La démarche de Bettina Rheims
La photographe interjette alors appel mais change de stratégie du tout au tout. Elle va contacter un nouvel avocat, Me Kiejman, très connu dans le milieu de la propriété intellectuelle. De nouveaux arguments sont alors soulevés pour dénigrer la qualité d’œuvre à la création de M. Gautel.
L’un des arguments de défense est alors de dire que le mot « paradis » qui domine la porte, appartient en réalité à tout le monde, qu’il n’est qu’une idée et donc qu’il n’est pas protégeable en droit des auteurs.
Un autre est de dire que l’écriture est banale, pas originale. L’avocat propose alors, puisque la typographie est classique du XVIIIe/XIXe siècle, de faire un photomontage pour la remplacer par une autre afin de dénier toute paternité à M. Gautel sur cette inscription.
Un autre argument porte sur l’importance de l’inscription « paradis » sur la surface de la photographie. Puisqu’elle ne prend qu’un petit pourcentage de celle-ci, elle est négligeable par rapport à l’œuvre photographique dans son ensemble.
Enfin un dernier argument porte sur la représentation même de la porte du paradis. Il est alors dit qu’elle a déjà été représentée maintes fois et qu’il n’y a donc aucune originalité pour celle de M. Gautel en particulier.
L’argumentation de M.Gautel
Pour M.Gautel, une telle affaire évoque un « rapport David contre Goliath », Bettina Rheims étant une photographe très influente. Il s’externalise alors de ce procès et écrit des lettres à son avocate comme si une pièce de théâtre étant en train de se jouer. Il fait de nombreuses recherches pour appuyer une argumentation forte contre celle de la photographe.

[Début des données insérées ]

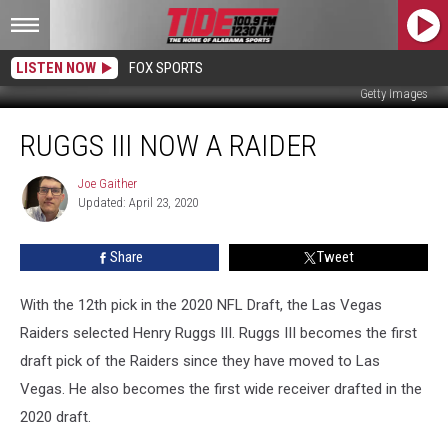
LISTEN NOW
FOX SPORTS
Getty Images
Ruggs
RUGGS III NOW A RAIDER
III
Now
a
Joe Gaither
Joe
Updated: April 23, 2020
Gaither
Raider
Share
Tweet
With the 12th pick in the 2020 NFL Draft, the Las Vegas
Raiders selected Henry Ruggs III. Ruggs III becomes the first
draft pick of the Raiders since they have moved to Las
Vegas. He also becomes the first wide receiver drafted in the
2020 draft.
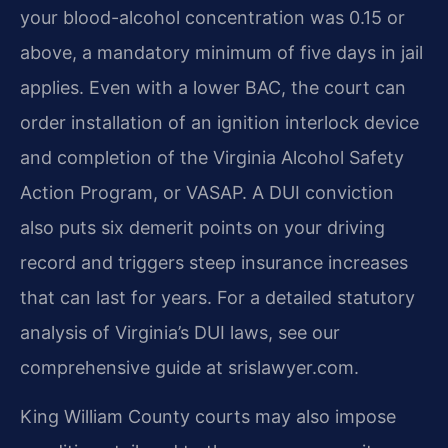
your blood-alcohol concentration was 0.15 or
above, a mandatory minimum of five days in jail
applies. Even with a lower BAC, the court can
order installation of an ignition interlock device
and completion of the Virginia Alcohol Safety
Action Program, or VASAP. A DUI conviction
also puts six demerit points on your driving
record and triggers steep insurance increases
that can last for years. For a detailed statutory
analysis of Virginia’s DUI laws, see our
comprehensive guide at srislawyer.com.
King William County courts may also impose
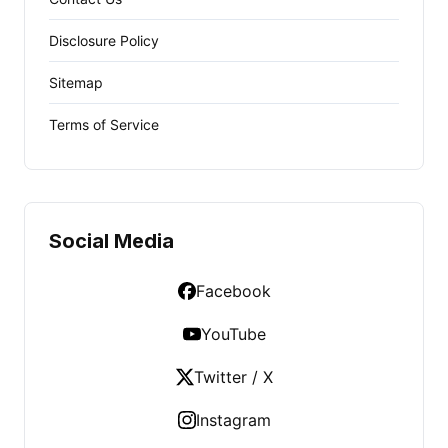
Disclosure Policy
Sitemap
Terms of Service
Social Media
Facebook
YouTube
Twitter / X
Instagram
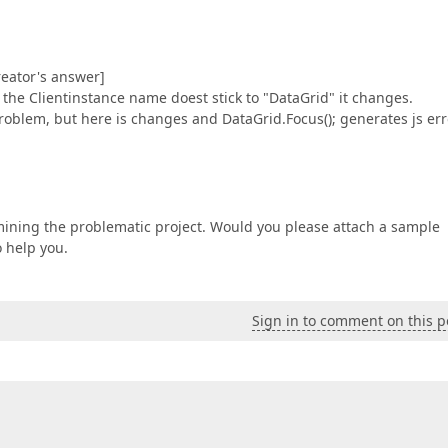
eator's answer]
t the Clientinstance name doest stick to "DataGrid" it changes.
roblem, but here is changes and DataGrid.Focus(); generates js err
examining the problematic project. Would you please attach a sample
o help you.
Sign in to comment on this p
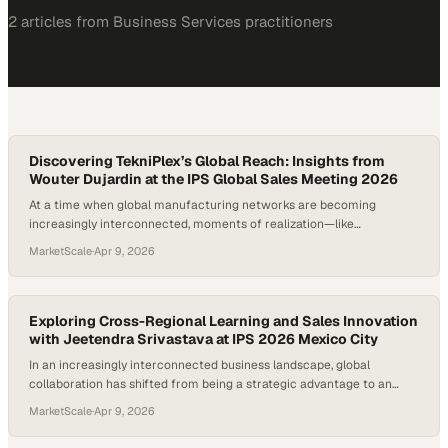
2
article
s
from
Business Services
practitioners
Discovering TekniPlex’s Global Reach: Insights from
Wouter Dujardin at the IPS Global Sales Meeting 2026
At a time when global manufacturing networks are becoming
increasingly interconnected, moments of realization—like
discovering the true scale of one’s own organization—highlight just
MarketScale
·
Apr 9, 2026
how expansive modern industry has become. For many professionals,
stepping into international col
Exploring Cross-Regional Learning and Sales Innovation
with Jeetendra Srivastava at IPS 2026 Mexico City
In an increasingly interconnected business landscape, global
collaboration has shifted from being a strategic advantage to an
operational necessity. Companies that foster cross-regional dialogue
MarketScale
·
Apr 9, 2026
are often the ones that adapt fastest, borrowing insights from
diverse markets and tr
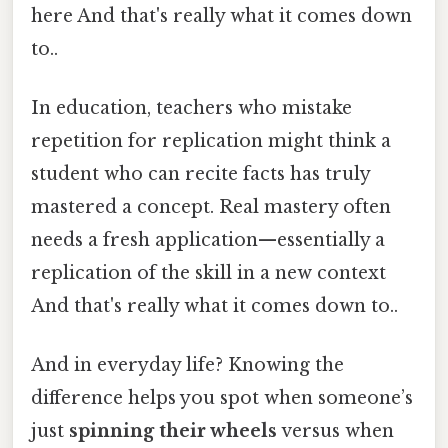
here And that's really what it comes down
to..
In education, teachers who mistake
repetition for replication might think a
student who can recite facts has truly
mastered a concept. Real mastery often
needs a fresh application—essentially a
replication of the skill in a new context
And that's really what it comes down to..
And in everyday life? Knowing the
difference helps you spot when someone’s
just
spinning their wheels
versus when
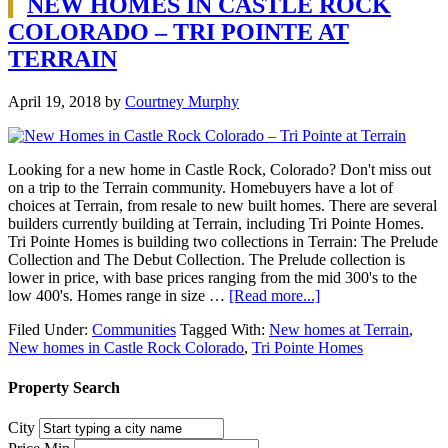
NEW HOMES IN CASTLE ROCK
COLORADO – TRI POINTE AT
TERRAIN
April 19, 2018
by
Courtney Murphy
Looking for a new home in Castle Rock, Colorado? Don't miss out
on a trip to the Terrain community. Homebuyers have a lot of
choices at Terrain, from resale to new built homes. There are several
builders currently building at Terrain, including Tri Pointe Homes.
Tri Pointe Homes is building two collections in Terrain: The Prelude
Collection and The Debut Collection. The Prelude collection is
lower in price, with base prices ranging from the mid 300's to the
low 400's. Homes range in size …
[Read more...]
Filed Under:
Communities
Tagged With:
New homes at Terrain
,
New homes in Castle Rock Colorado
,
Tri Pointe Homes
Property Search
City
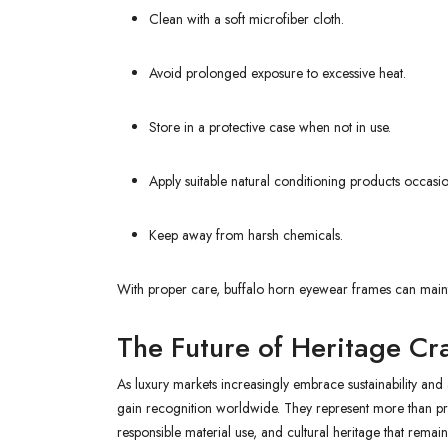
Clean with a soft microfiber cloth.
Avoid prolonged exposure to excessive heat.
Store in a protective case when not in use.
Apply suitable natural conditioning products occas
Keep away from harsh chemicals.
With proper care, buffalo horn eyewear frames can mainta
The Future of Heritage Cr
As luxury markets increasingly embrace sustainability and
gain recognition worldwide. They represent more than 
responsible material use, and cultural heritage that remain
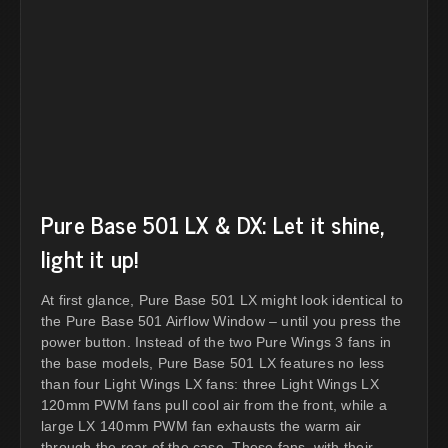
Pure Base 501 LX & DX: Let it shine,
light it up!
At first glance, Pure Base 501 LX might look identical to
the Pure Base 501 Airflow Window – until you press the
power button. Instead of the two Pure Wings 3 fans in
the base models, Pure Base 501 LX features no less
than four Light Wings LX fans: three Light Wings LX
120mm PWM fans pull cool air from the front, while a
large LX 140mm PWM fan exhausts the warm air
through the rear of the case. These fans, with their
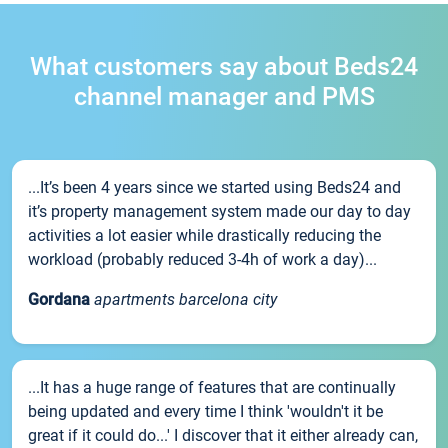
What customers say about Beds24
channel manager and PMS
...It’s been 4 years since we started using Beds24 and
it’s property management system made our day to day
activities a lot easier while drastically reducing the
workload (probably reduced 3-4h of work a day)...
Gordana
apartments barcelona city
...It has a huge range of features that are continually
being updated and every time I think 'wouldn't it be
great if it could do...' I discover that it either already can,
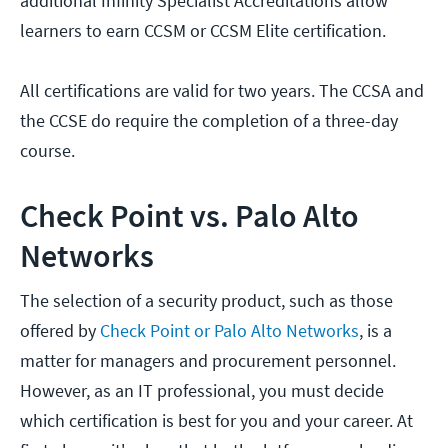
additional Infinity Specialist Accreditations allow
learners to earn CCSM or CCSM Elite certification.
All certifications are valid for two years. The CCSA and
the CCSE do require the completion of a three-day
course.
Check Point vs. Palo Alto
Networks
The selection of a security product, such as those
offered by
Check Point or Palo Alto Networks
, is a
matter for managers and procurement personnel.
However, as an IT professional, you must decide
which certification is best for you and your career. At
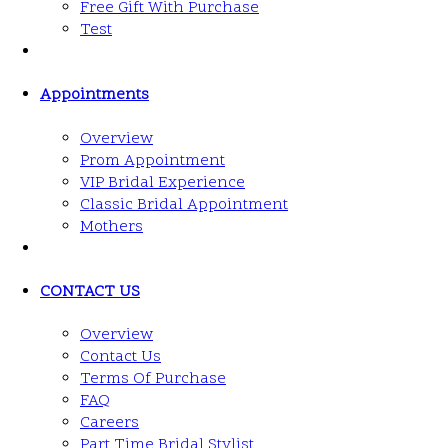
Free Gift With Purchase
Test
Appointments
Overview
Prom Appointment
VIP Bridal Experience
Classic Bridal Appointment
Mothers
CONTACT US
Overview
Contact Us
Terms Of Purchase
FAQ
Careers
Part Time Bridal Stylist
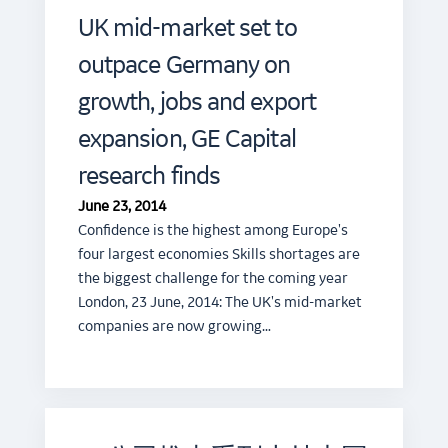
UK mid-market set to
outpace Germany on
growth, jobs and export
expansion, GE Capital
research finds
June 23, 2014
Confidence is the highest among Europe's
four largest economies Skills shortages are
the biggest challenge for the coming year
London, 23 June, 2014: The UK's mid-market
companies are now growing…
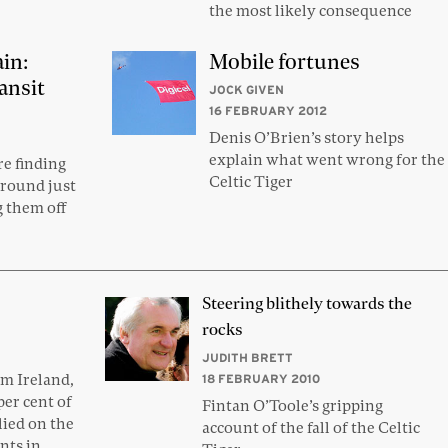
the most likely consequence
ain:
Mobile fortunes
ansit
JOCK GIVEN
16 FEBRUARY 2012
Denis O’Brien’s story helps
explain what went wrong for the
e finding
Celtic Tiger
round just
g them off
Steering blithely towards the
rocks
JUDITH BRETT
om Ireland,
18 FEBRUARY 2010
er cent of
Fintan O’Toole’s gripping
ied on the
account of the fall of the Celtic
nts in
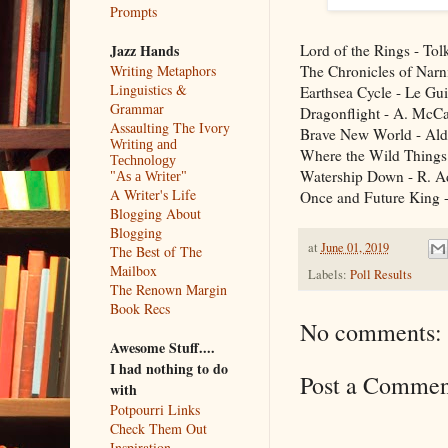
Prompts
Lord of the Rings - Tol
Jazz Hands
The Chronicles of Narn
Writing Metaphors
Linguistics &
Earthsea Cycle - Le Gu
Grammar
Dragonflight - A. McCa
Assaulting The Ivory
Brave New World - Al
Writing and
Where the Wild Things
Technology
Watership Down - R. 
"As a Writer"
A Writer's Life
Once and Future King -
Blogging About
Blogging
at
June 01, 2019
The Best of The
Mailbox
Labels:
Poll Results
The Renown Margin
Book Recs
No comments:
Awesome Stuff....
I had nothing to do
Post a Commen
with
Potpourri Links
Check Them Out
Inspiration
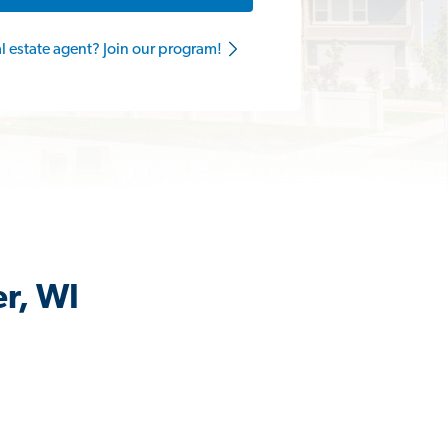
al estate agent? Join our program!
er, WI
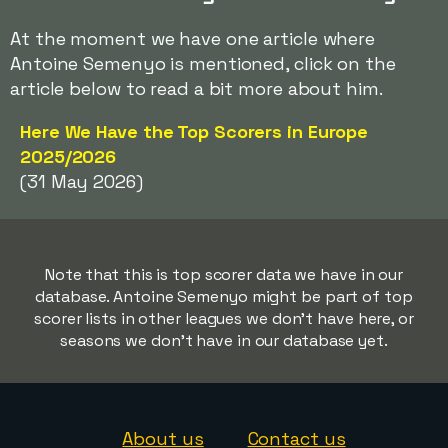
At the moment we have one article where
Antoine Semenyo is mentioned, click on the
article below to read a bit more about him.
Here We Have the Top Scorers in Europe
2025/2026
(31 May 2026)
Note that this is top scorer data we have in our
database. Antoine Semenyo might be part of top
scorer lists in other leagues we don't have here, or
seasons we don't have in our database yet.
About us
Contact us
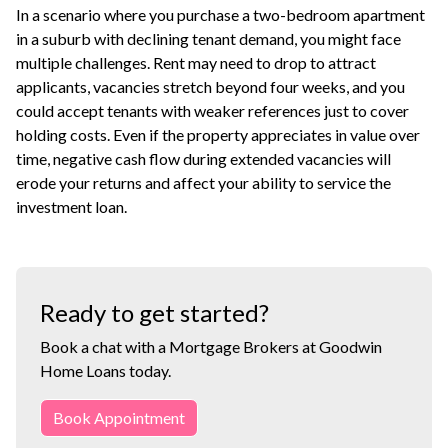
In a scenario where you purchase a two-bedroom apartment
in a suburb with declining tenant demand, you might face
multiple challenges. Rent may need to drop to attract
applicants, vacancies stretch beyond four weeks, and you
could accept tenants with weaker references just to cover
holding costs. Even if the property appreciates in value over
time, negative cash flow during extended vacancies will
erode your returns and affect your ability to service the
investment loan
.
Ready to get started?
Book a chat with a Mortgage Brokers at Goodwin
Home Loans today.
Book Appointment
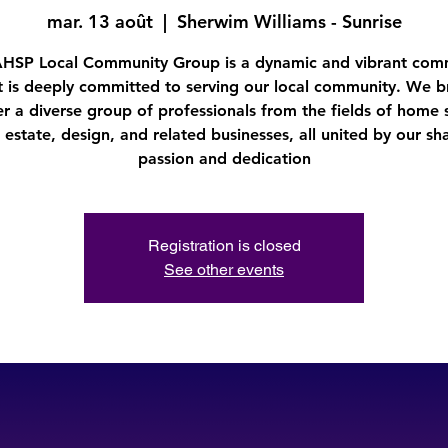
mar. 13 août
  |  
Sherwim Williams - Sunrise
AHSP Local Community Group is a dynamic and vibrant com
t is deeply committed to serving our local community. We b
r a diverse group of professionals from the fields of home 
l estate, design, and related businesses, all united by our sh
passion and dedication
Registration is closed
See other events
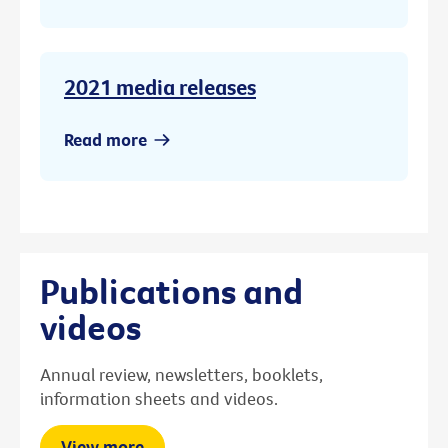
2021 media releases
Read more
Publications and
videos
Annual review, newsletters, booklets,
information sheets and videos.
View more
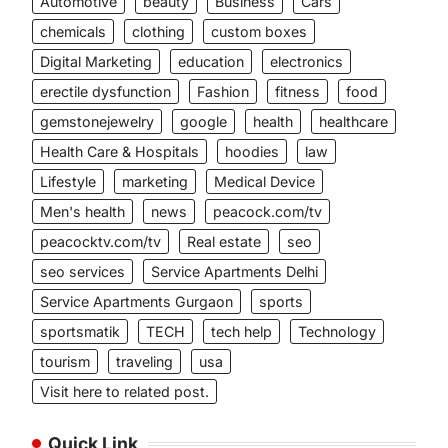
Automotive
beauty
Business
Cars
chemicals
clothing
custom boxes
Digital Marketing
education
electronics
erectile dysfunction
Fashion
fitness
food
gemstonejewelry
google
health
healthcare
Health Care & Hospitals
hoodies
law
Lifestyle
marketing
Medical Device
Men's health
news
peacock.com/tv
peacocktv.com/tv
Real estate
seo
seo services
Service Apartments Delhi
Service Apartments Gurgaon
sports
sportsmatik
TECH
tech help
Technology
tourism
traveling
usa
Visit here to related post.
Quick Link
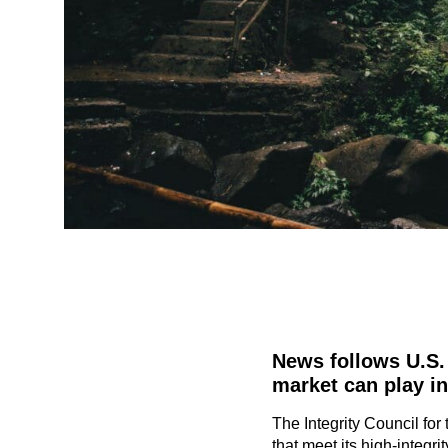
News follows U.S. 
market can play in
The Integrity Council fo
that meet its high-integr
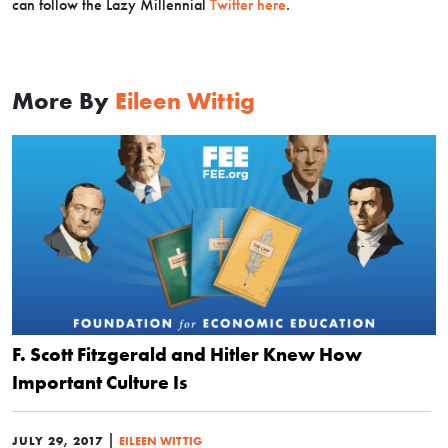
can follow the Lazy Millennial
Twitter here
.
More By
Eileen Wittig
F. Scott Fitzgerald and Hitler Knew How
Important Culture Is
|
JULY 29, 2017
EILEEN WITTIG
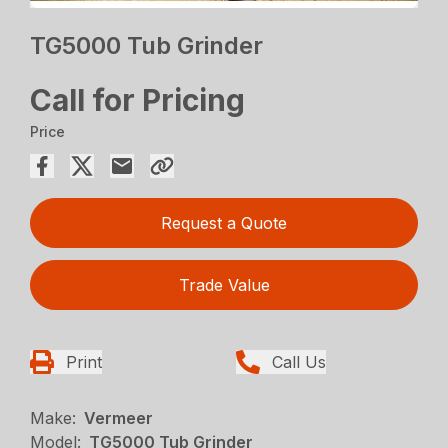
TG5000 Tub Grinder
Call for Pricing
Price
Request a Quote
Trade Value
Print
Call Us
Make:
Vermeer
Model:
TG5000 Tub Grinder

Contre le premier argument, qui donne au mot « paradis » un caractère d’idée, indéfendable en droit d’auteur, il met en avant que le mot dans les arts plastiques, n’est pas une invention de l’art contemporain. L’art en général est toujours conceptuel. La forme et les idées sont indissociables. Pour appuyer cela, il donne de nombreux exemples d’œuvres où l’écriture a son importance dans l’œuvre. Il met notamment en avant un tableau d’Andréa Mantegna, « la Crucifixion » où l’inscription INRI (initiales de IesusNazarenus Rex Iudaeorum), permet une identification certaine de Jésus parmi les crucifiés représentés.
Pour contrer l’argument de la banalité de l’écriture, là encore il donne de nombreux exemples d’œuvre afin de démontrer que la façon d’écrire quelque chose est originale. Il cite notamment un tableau de Goya « Nada. Ellodirà » ou encore Magritte avec le fameux « ceci n’est pas une pipe ». Pour lui, l’écriture est vraiment une partie du vocabulaire de l’art contemporain. Il y a donc originalité dans l’écriture du mot « paradis ».
Pour contrer l’argument de la faible surface représentée par le mot « paradis », il fait de même, il crée encore un véritable dossier d’œuvres où des éléments qui ne prennent que peu de surface ont en réalité une importance majeure. Il cite à cet égard le tableau de Vermeer « la liseuse à la fenêtre » puisque la lettre, qui ne représente qu’une infime partie de la peinture, donne son sens à celui-ci.
Enfin pour contrer le dernier argument qui portait sur la banalité de la représentation de la porte du paradis, M. Gautel compare alors son œuvre à celles qui ont été faite sur le passé et démontre alors que c’est la première fois qu’elle est représentée ainsi, à savoir de face et fermée, ce qui marque bien une originalité.
La Cour d’appel se prononce alors en faveur de M. Gautel et un pourvoi en cassation est formé par Bettina Rheims. La Cour de cassation le rejette alors, approuvant l’arrêt de la Cour d’appel.